El fútbol pues puede ser muy edificante, ayudando a moldear personalidades con la arcilla de valores como el compromiso, la solidaridad, la disciplina (en su justa medida), la rebeldía… Ya conocen la reveladora frase de Camus: “Todo lo que sé de la moral lo aprendí jugando al fútbol”. Pero ojo con su reverso, que Reguera no escabulle. Es el que nos asusta a los padres cuando llevamos a nuestra prole al estadio, un entorno que, en los modales, deja mucho que desear. Hijos del fútbol no es una visión idealizada, lo cual se agradece. Sino unas memorias futboleras que sacan a relucir lo bueno y lo malo, y que, dada la ‘deformación’ académica de Reguera, licenciado en filosofía, están cuajadas de jugosas encrucijadas para ser rumiadas.
A saber: si los chicos deben jugar con marcador o no para atemperar el sentido competitivo (Podemos, creo recordar, puso este debate sobre agenda educativa), si sus celebraciones imitando a Cristiano son un síntoma preocupante o no dado el narcisismo del fantástico jugador portugués, si es una irresponsabilidad paternal azuzar la vinculación a un determinado club (algo que, en el peor de los casos, hasta puede degenerar en el brutalismo hooliganesco), si hay una manera de jugar de izquierdas (hacerlo colectivamente bonito al margen del marcador) y otra de derechas (apostarlo todo a la victoria sin miramientos estéticos), si el fútbol es un encantamiento que nos abstrae de la cotidianidad (qué bien entiendo eso que cuenta de que cuando el árbitro pitaba el final en San Mamés, con el resultado que fuera, Reguera sufría un bajón, la sensación del fin de fiesta), si el odio que percibía en los muchachos del pueblo de La Rioja a los que se enfrentaba en los torneos de verano se debía al hecho de ser vasco (ETA y su emponzoñadora actividad mediante) o a que pertenecía a una clase económica superior…

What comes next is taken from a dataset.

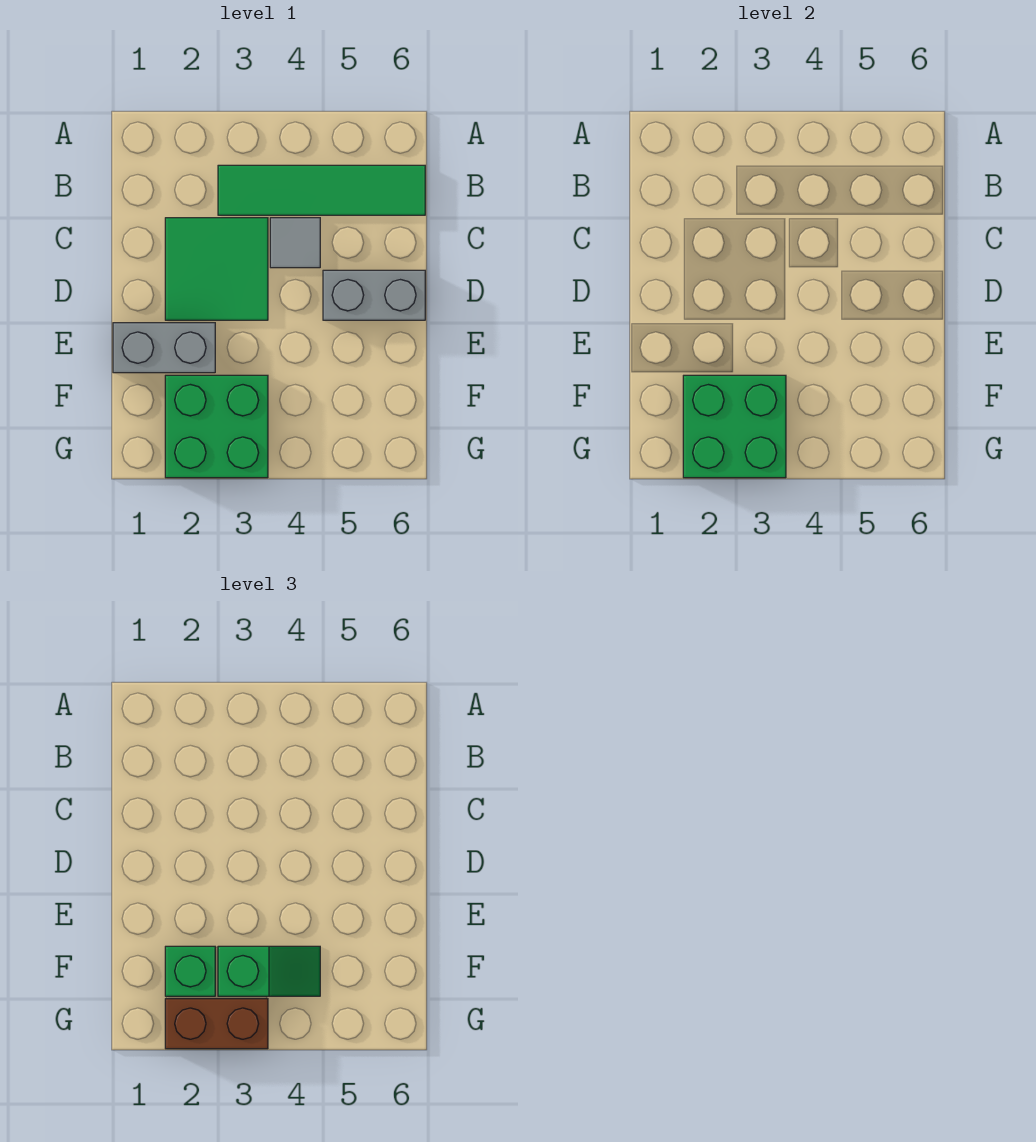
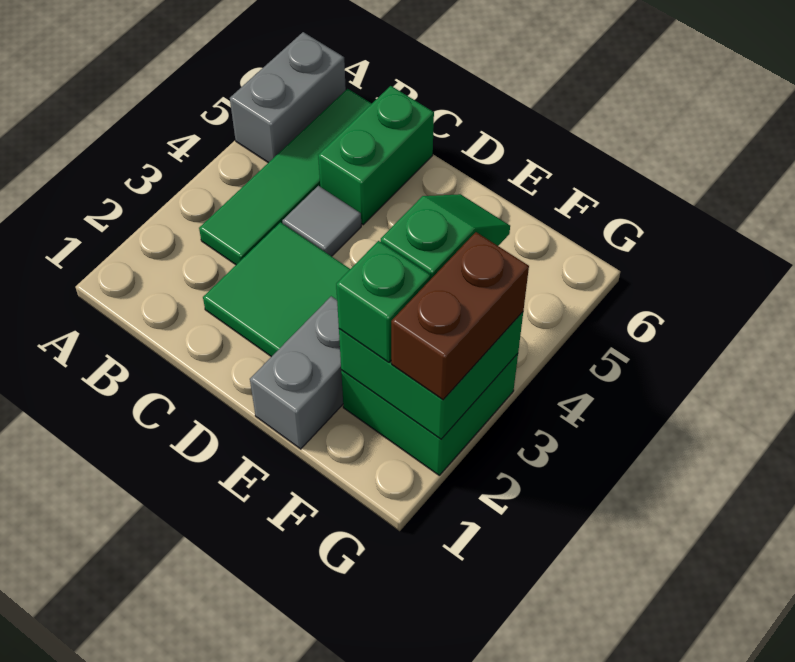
none -> green brick C5:C6 level 1
grey brick D5:D6 level 1 -> grey brick A5:A6 level 1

Experiencias y cavilaciones imbricadas. Ese es el esquema sobre el que se sostiene esta obra confesional de Reguera, que consigue ensamblar ambos planos emulando el caprichoso decurso del flujo de la memoria y el de las anotaciones en un diario. Reguera da cuenta de cómo evoluciona la personalidad de su hijo al hilo de vivencias futbolísticas que, a su vez, contrasta con las suyas propias. Algo que hace urgido por la tendencia natural de todo padre de rememorar el niño que fue para entender al que ha alumbrado. O sea: la gran jugada de la vida.
P. D. Un apunte final. Reguera consigna un sueño recurrente. Está en el banquillo de San Mamés. Forma parte del primer equipo. El míster le llama para salir. Él dice que mejor que salga Sola, que aportará más al equipo. Pero nada: le toca saltar al verde. Y no da pie con bola. Un desastre. Tierra trágame.
Yo tengo también mi pesadilla futbolera que me persigue hasta hoy. No ocurre en un estadio en concreto. Me llaman para echar un capote algún amigo. En su equipo se ha producido una vacante repentina y necesitan a alguien que cubra el hueco. Entro en la cancha con la mejor intención. Ganas de responder a la confianza depositada en mí. Pero mis botas son demasiado grandes. Dos o tres dedos de más. Imposible controlar el balón. Yerro pases y tiros. Es frustrante a más no poder. Creo que es un trauma de infancia. Mi madre me compraba siempre las botas dos tallas por encima de la mía para que me duraran más tiempo. Algo comprensible. Pero las primeras semanas, ni metiéndome las medias sobre calcetines, conseguía rellenar el espacio sobrante. Mi juego se resentía inevitablemente. Eran tiempos inflacionarios aquellos también.